_Record excerpts_
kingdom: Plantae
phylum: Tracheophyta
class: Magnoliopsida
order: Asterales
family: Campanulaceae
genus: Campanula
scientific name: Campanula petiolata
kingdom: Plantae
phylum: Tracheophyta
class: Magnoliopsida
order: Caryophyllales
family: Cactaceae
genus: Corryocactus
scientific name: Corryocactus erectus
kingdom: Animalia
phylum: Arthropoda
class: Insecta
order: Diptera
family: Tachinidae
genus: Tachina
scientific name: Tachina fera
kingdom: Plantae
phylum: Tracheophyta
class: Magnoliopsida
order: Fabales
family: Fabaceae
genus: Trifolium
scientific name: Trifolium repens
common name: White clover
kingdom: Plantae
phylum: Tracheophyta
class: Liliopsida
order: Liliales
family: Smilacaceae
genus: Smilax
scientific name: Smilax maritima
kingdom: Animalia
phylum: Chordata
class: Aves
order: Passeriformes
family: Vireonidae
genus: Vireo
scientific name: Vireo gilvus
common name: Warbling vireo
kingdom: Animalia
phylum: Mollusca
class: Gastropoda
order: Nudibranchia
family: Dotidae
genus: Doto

_Directions_
Copy out every line above that contains the string "genus". Case counts.

_Response to the task_
genus: Campanula
genus: Corryocactus
genus: Tachina
genus: Trifolium
genus: Smilax
genus: Vireo
genus: Doto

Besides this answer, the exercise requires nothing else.